Additionally, the figure illustrates that decreasing $\beta$ leads to a decrease in total heat loss for most values of $\kappa$. For example, when $\kappa$ is fixed at 10, setting $\beta$ to 0.9 reduces the total heat losses by 3% (from 0.2473 kWh to 0.2393 kWh). However, reducing $\beta$ to 0.6 results in a 30% reduction in energy loss (from 0.2473 kWh to 0.1764 kWh). The heat loss for $\beta$ = 0.3 yields a 32% reduction. Note that, when reducing $\beta$ below a specific value (0.8), the solution is no longer similar to bang-and-ride trajectory, and that the purple ($\beta =0.8$) and green ($\beta =0.6$) curves intersect just before $\kappa =10$.

Table 5. Estimation of the energy loss in KWh during battery charging for different contributions of lithium ($\beta$) and charging current ($\kappa$) in the objective functional.

$\mathit{\kappa }$	$\mathit{\beta }$ = 0.3	$\mathit{\beta }$ = 0.6	$\mathit{\beta }$ = 0.8	$\mathit{\beta }$ = 0.9	$\mathit{\beta }$ = 1.0
1	0.2131	0.2444	0.2451	0.2456	0.2473
2	0.1852	0.2358	0.2451	0.2455	0.2473
3	0.1756	0.2209	0.2436	0.2456	0.2473
4	0.1721	0.2066	0.2409	0.2455	0.2473
5	0.1705	0.1964	0.2373	0.2451	0.2473
6	0.1697	0.1896	0.2328	0.2444	0.2473
7	0.1692	0.1852	0.2237	0.2434	0.2473
8	0.1689	0.1812	0.2067	0.2423	0.2473
9	0.1686	0.1784	0.1898	0.2409	0.2473
10	0.1684	0.1764	0.1729	0.2394	0.2473

provides the values of the energy loss for different values of $\beta$ and $\kappa$.

6. Conclusions

This paper studied the battery fast-charging problem using a simplified model based on electrochemical principles and a direct optimal control approach. The transfer function from the original non-linear dynamics was transformed into a linear state–space form using a third-order Padé approximation, a controllable form, and a Jordan transformation.

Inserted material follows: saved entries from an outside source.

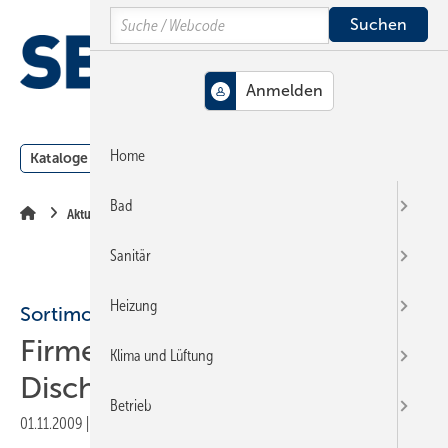
Springe
Springe
Springe
Search
auf
auf
auf
Hauptinhalt
Hauptmenü
SiteSearch
MENÜ
Home
Kataloge
Meldungen
Podcast
Produkte
Webin
Bad
Aktuelle Meldung
Sanitär
Heizung
Sortimo
Firmengründer Herbert
Klima und Lüftung
Dischinger gestorben
Betrieb
01.11.2009
|
Druckvorschau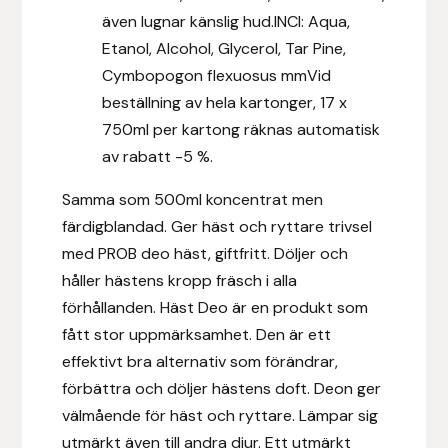
även lugnar känslig hud.INCI: Aqua,
Hansbo Sport
Etanol, Alcohol, Glycerol, Tar Pine,
Cymbopogon flexuosus mmVid
Heller
beställning av hela kartonger, 17 x
750ml per kartong räknas automatisk
Hesta Gallery
av rabatt -5 %.
Horse Guard
Samma som 500ml koncentrat men
färdigblandad. Ger häst och ryttare trivsel
HRÍMNIR
med PROB deo häst, giftfritt. Döljer och
håller hästens kropp fräsch i alla
Iceland Pet
förhållanden. Häst Deo är en produkt som
fått stor uppmärksamhet. Den är ett
IceTack
effektivt bra alternativ som förändrar,
IPZV
förbättra och döljer hästens doft. Deon ger
välmående för häst och ryttare. Lämpar sig
Islandshästspecialisten
utmärkt även till andra djur. Ett utmärkt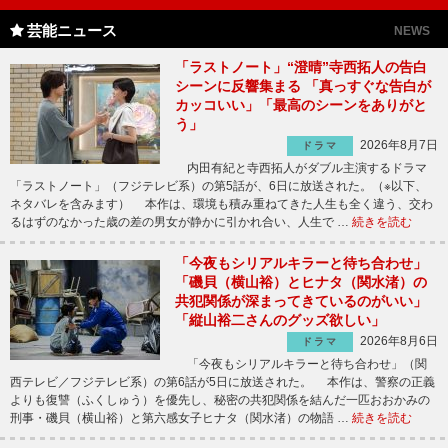
芸能ニュース
NEWS
「ラストノート」“澄晴”寺西拓人の告白
シーンに反響集まる 「真っすぐな告白が
カッコいい」「最高のシーンをありがと
う」
2026年8月7日
ドラマ
内田有紀と寺西拓人がダブル主演するドラマ
「ラストノート」（フジテレビ系）の第5話が、6日に放送された。（※以下、
ネタバレを含みます） 本作は、環境も積み重ねてきた人生も全く違う、交わ
るはずのなかった歳の差の男女が静かに引かれ合い、人生で …
続きを読む
「今夜もシリアルキラーと待ち合わせ」
「磯貝（横山裕）とヒナタ（関水渚）の
共犯関係が深まってきているのがいい」
「縦山裕二さんのグッズ欲しい」
2026年8月6日
ドラマ
「今夜もシリアルキラーと待ち合わせ」（関
西テレビ／フジテレビ系）の第6話が5日に放送された。 本作は、警察の正義
よりも復讐（ふくしゅう）を優先し、秘密の共犯関係を結んだ一匹おおかみの
刑事・磯貝（横山裕）と第六感女子ヒナタ（関水渚）の物語 …
続きを読む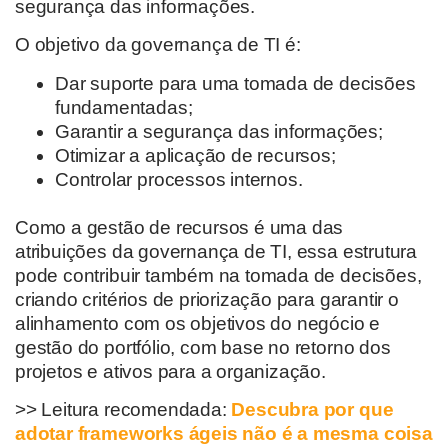
segurança das informações.
O objetivo da governança de TI é:
Dar suporte para uma tomada de decisões
fundamentadas;
Garantir a segurança das informações;
Otimizar a aplicação de recursos;
Controlar processos internos.
Como a gestão de recursos é uma das
atribuições da governança de TI, essa estrutura
pode contribuir também na tomada de decisões,
criando critérios de priorização para garantir o
alinhamento com os objetivos do negócio e
gestão do portfólio, com base no retorno dos
projetos e ativos para a organização.
>> Leitura recomendada:
Descubra por que
adotar frameworks ágeis não é a mesma coisa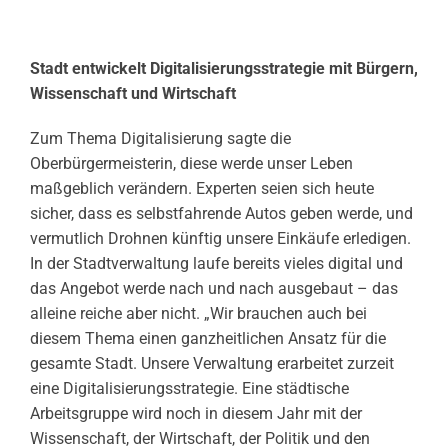
Stadt entwickelt Digitalisierungsstrategie mit Bürgern,
Wissenschaft und Wirtschaft
Zum Thema Digitalisierung sagte die
Oberbürgermeisterin, diese werde unser Leben
maßgeblich verändern. Experten seien sich heute
sicher, dass es selbstfahrende Autos geben werde, und
vermutlich Drohnen künftig unsere Einkäufe erledigen.
In der Stadtverwaltung laufe bereits vieles digital und
das Angebot werde nach und nach ausgebaut – das
alleine reiche aber nicht. „Wir brauchen auch bei
diesem Thema einen ganzheitlichen Ansatz für die
gesamte Stadt. Unsere Verwaltung erarbeitet zurzeit
eine Digitalisierungsstrategie. Eine städtische
Arbeitsgruppe wird noch in diesem Jahr mit der
Wissenschaft, der Wirtschaft, der Politik und den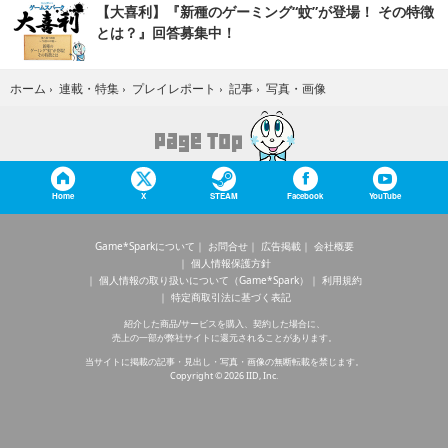
【大喜利】『新種のゲーミング“蚊”が登場！ その特徴
とは？』回答募集中！
写真・画像
ホーム
›
連載・特集
›
プレイレポート
›
記事
›
Home
X
STEAM
Facebook
YouTube
Game*Sparkについて
お問合せ
広告掲載
会社概要
個人情報保護方針
個人情報の取り扱いについて（Game*Spark）
利用規約
特定商取引法に基づく表記
紹介した商品/サービスを購入、契約した場合に、
売上の一部が弊社サイトに還元されることがあります。
当サイトに掲載の記事・見出し・写真・画像の無断転載を禁じます。
Copyright © 2026 IID, Inc.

In the first phase of the work, the model and optimal control results obtained with our methods were validated using data from the literature for a nickel–manganese–cobalt lithium-ion chemistry. The validation results agreed with the analytical findings reported in [3]. In the second phase, the problem formulation and solution were improved by exploiting the flexibility of direct collocation methods, which allowed to add various terms to the objective functional to study the trade-offs between the minimisation of the charging time, the maximisation of the bulk concentration of lithium, and the minimisation of heat losses.

The direct optimal control approach taken in this work allows for an easy extension to more complex/nonlinear models of the dynamic equations of the battery. Moreover, the approach provides flexibility with regard to the constraints that are required by the problem, and the inclusion of additional terms in the objective functional reflecting additional control objectives.